When encountering issues:

  • Verify request format: Ensure all required parameters are included
  • Check error messages: Look for specific guidance in the response
  • Test with minimal examples: Start simple and build complexity
  • Validate API key format: Ensure it follows the correct pattern

Documentation Resources

  • API Reference: Complete parameter and response documentation
  • Examples: Real-world use cases and code samples
  • Features Guide: Advanced capabilities and best practices

Most issues can be resolved by adjusting your prompts or breaking complex extractions into simpler steps.
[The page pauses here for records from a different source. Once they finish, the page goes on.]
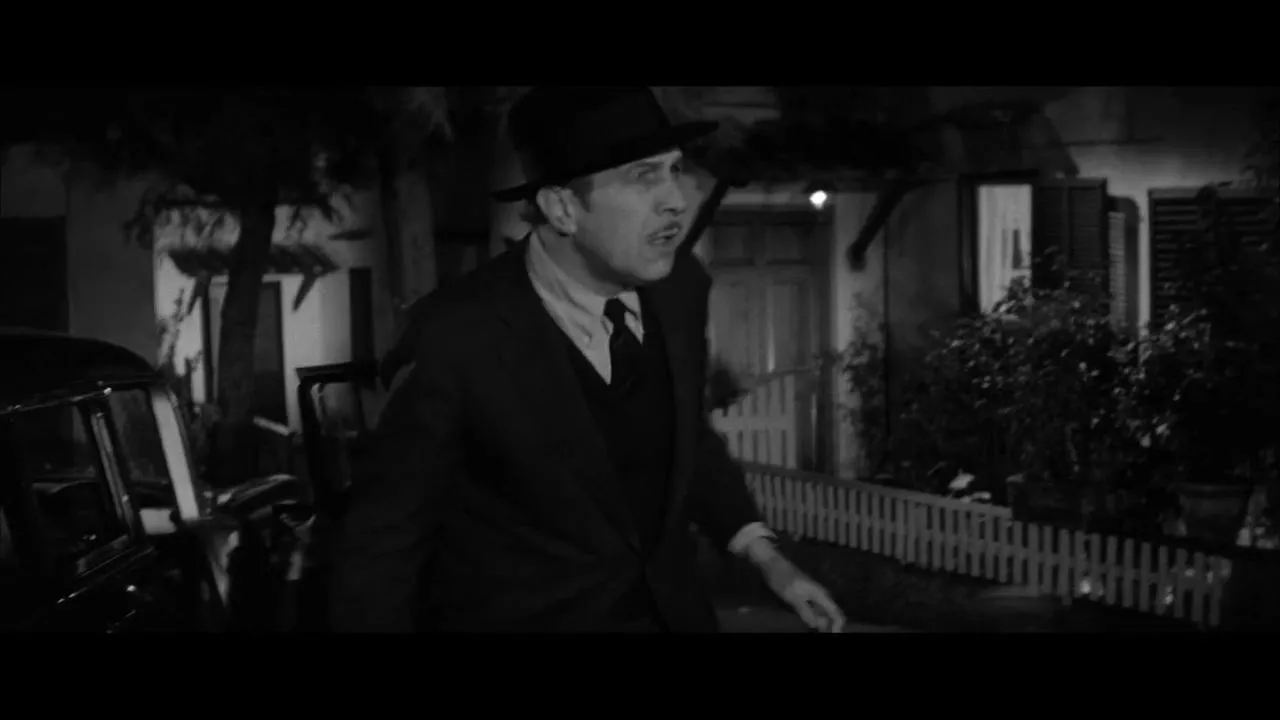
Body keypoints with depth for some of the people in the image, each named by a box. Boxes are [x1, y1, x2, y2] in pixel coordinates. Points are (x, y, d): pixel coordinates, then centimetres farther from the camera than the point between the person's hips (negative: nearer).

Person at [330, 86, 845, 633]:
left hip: (669, 609, 5)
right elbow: (383, 538, -17)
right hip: (520, 616, -5)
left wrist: (763, 555, 2)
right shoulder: (458, 337, -25)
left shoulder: (679, 286, -10)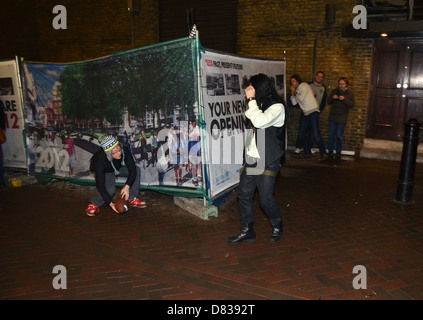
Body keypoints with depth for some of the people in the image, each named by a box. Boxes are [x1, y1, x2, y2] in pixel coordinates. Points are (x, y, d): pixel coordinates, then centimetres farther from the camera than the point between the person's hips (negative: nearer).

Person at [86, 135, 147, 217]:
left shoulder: (125, 151, -35)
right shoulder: (100, 161, -41)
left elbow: (132, 170, -26)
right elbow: (100, 185, -34)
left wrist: (127, 187, -40)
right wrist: (110, 203, -36)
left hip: (118, 168, 4)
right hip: (104, 172, -4)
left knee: (137, 170, -19)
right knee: (110, 190, -30)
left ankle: (131, 199, -6)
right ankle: (94, 204, 1)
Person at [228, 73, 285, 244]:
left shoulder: (277, 107, -13)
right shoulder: (259, 105, 13)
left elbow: (259, 121, -29)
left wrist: (251, 100, -21)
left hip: (267, 161, -8)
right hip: (252, 158, 8)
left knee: (265, 199, -2)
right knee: (244, 193, 7)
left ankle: (277, 226, 27)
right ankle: (247, 231, 21)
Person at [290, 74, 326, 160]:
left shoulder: (304, 85, -5)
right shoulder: (297, 90, 17)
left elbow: (301, 98, -17)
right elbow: (294, 103, 11)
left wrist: (295, 92, -1)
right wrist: (292, 93, 2)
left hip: (313, 112, -8)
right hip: (305, 114, 8)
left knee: (316, 134, -14)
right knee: (301, 134, 5)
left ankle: (322, 153, -6)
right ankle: (307, 153, 15)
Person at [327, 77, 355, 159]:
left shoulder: (349, 93, 2)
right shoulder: (334, 91, 9)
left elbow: (351, 105, -5)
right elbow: (329, 102, 11)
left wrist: (344, 99, -19)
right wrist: (332, 97, -10)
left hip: (342, 117, -2)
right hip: (333, 116, 2)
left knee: (339, 135, -1)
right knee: (331, 134, 3)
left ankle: (338, 151, 11)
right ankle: (330, 150, 13)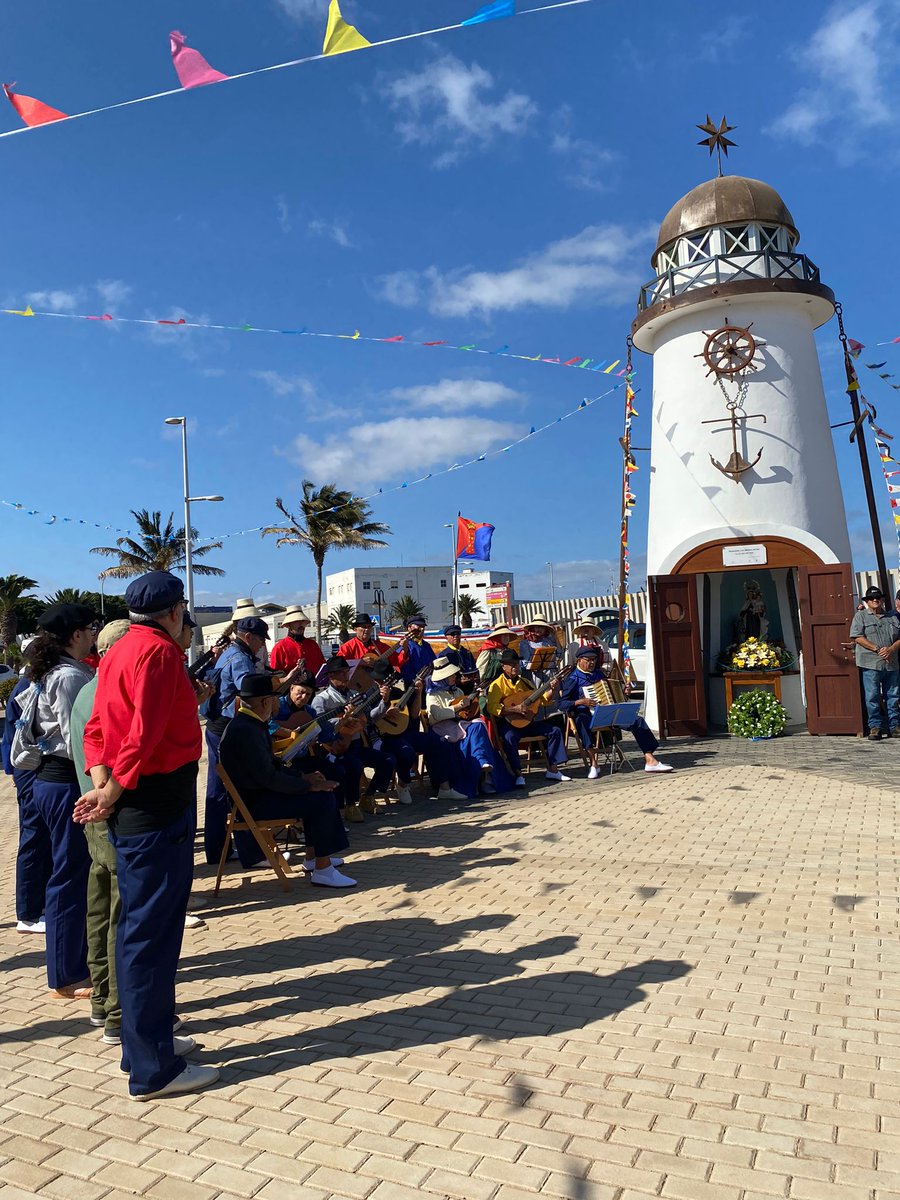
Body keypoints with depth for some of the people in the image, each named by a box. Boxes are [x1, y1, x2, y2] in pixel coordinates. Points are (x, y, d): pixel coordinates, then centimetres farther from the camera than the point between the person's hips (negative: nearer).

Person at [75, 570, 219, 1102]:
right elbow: (146, 734, -22)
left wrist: (103, 785, -1)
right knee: (151, 932, -1)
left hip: (134, 804, 10)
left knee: (141, 927, 18)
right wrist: (112, 792, -12)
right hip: (158, 804, -10)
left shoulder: (120, 650, 14)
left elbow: (98, 727, 10)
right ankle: (154, 1069, 10)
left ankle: (147, 1041, 33)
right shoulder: (159, 651, -15)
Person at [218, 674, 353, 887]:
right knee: (323, 799, -18)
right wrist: (309, 785, -19)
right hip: (253, 802, -11)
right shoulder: (245, 731, -25)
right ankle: (322, 870, -10)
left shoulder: (249, 723, 8)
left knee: (322, 792, 15)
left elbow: (271, 763, 16)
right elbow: (268, 777, -27)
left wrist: (303, 777, 7)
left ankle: (316, 856, 21)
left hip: (258, 791, 11)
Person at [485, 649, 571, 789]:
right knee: (510, 737, -38)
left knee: (555, 731, -4)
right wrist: (514, 709, -27)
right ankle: (518, 774, -27)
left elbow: (541, 700, 15)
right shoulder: (497, 684, -8)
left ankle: (552, 770, 0)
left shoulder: (523, 682, 13)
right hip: (508, 723, -7)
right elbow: (491, 707, -21)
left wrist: (552, 691, -3)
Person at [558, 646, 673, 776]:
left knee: (638, 720, -10)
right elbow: (562, 704, -10)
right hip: (587, 715, -6)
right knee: (581, 720, -42)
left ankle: (650, 760, -8)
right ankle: (593, 764, -37)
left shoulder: (599, 673, 19)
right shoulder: (572, 679, -1)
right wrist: (580, 702, -24)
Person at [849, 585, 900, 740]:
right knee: (872, 697, -3)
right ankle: (874, 727, 2)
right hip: (871, 663, -3)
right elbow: (857, 637, -6)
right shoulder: (860, 616, 5)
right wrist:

The AI works best with clear, specific instructions.

Prevention Best Practices

Robust Code Patterns

import requests
import time
from typing import Optional, Dict, Any

class NextRowsClient:
    def __init__(self, api_key: str):
        self.api_key = api_key
        self.base_url = "https://api.nextrows.com/v1"
        
    def extract_with_retry(
        self, 
        url: str, 
        prompt: str, 
        max_retries: int = 3,
        retry_delay: int = 1
    ) -> Optional[Dict[Any, Any]]:
        
        for attempt in range(max_retries):
            try:
                response = requests.post(
                    f"{self.base_url}/extract",
                    headers={"Authorization": f"Bearer {self.api_key}"},
                    json={
                        "type": "url",
                        "data": [url],
                        "prompt": prompt
                    }
                )
                
                if response.status_code == 200:
                    return response.json()
                elif response.status_code == 429:
                    # Rate limited, wait and retry
                    time.sleep(retry_delay * (2 ** attempt))
                    continue
                else:
                    print(f"Error {response.status_code}: {response.text}")
                    return None
                    
            except requests.exceptions.RequestException as e:
                print(f"Request failed: {e}")
                if attempt < max_retries - 1:
                    time.sleep(retry_delay)
                    
        return None

Monitoring and Alerting

Set up monitoring for production use:

import logging
from datetime import datetime

# Configure logging
logging.basicConfig(level=logging.INFO)
logger = logging.getLogger(__name__)

def log_extraction_result(url, prompt, result):
    logger.info(f"Extraction completed", extra={
        'url': url,
        'prompt': prompt,
        'success': result is not None,
        'timestamp': datetime.now().isoformat()
    })

This comprehensive troubleshooting guide should help you resolve most issues quickly. Remember that clear, specific prompts and proper error handling are key to successful data extraction with NextRows.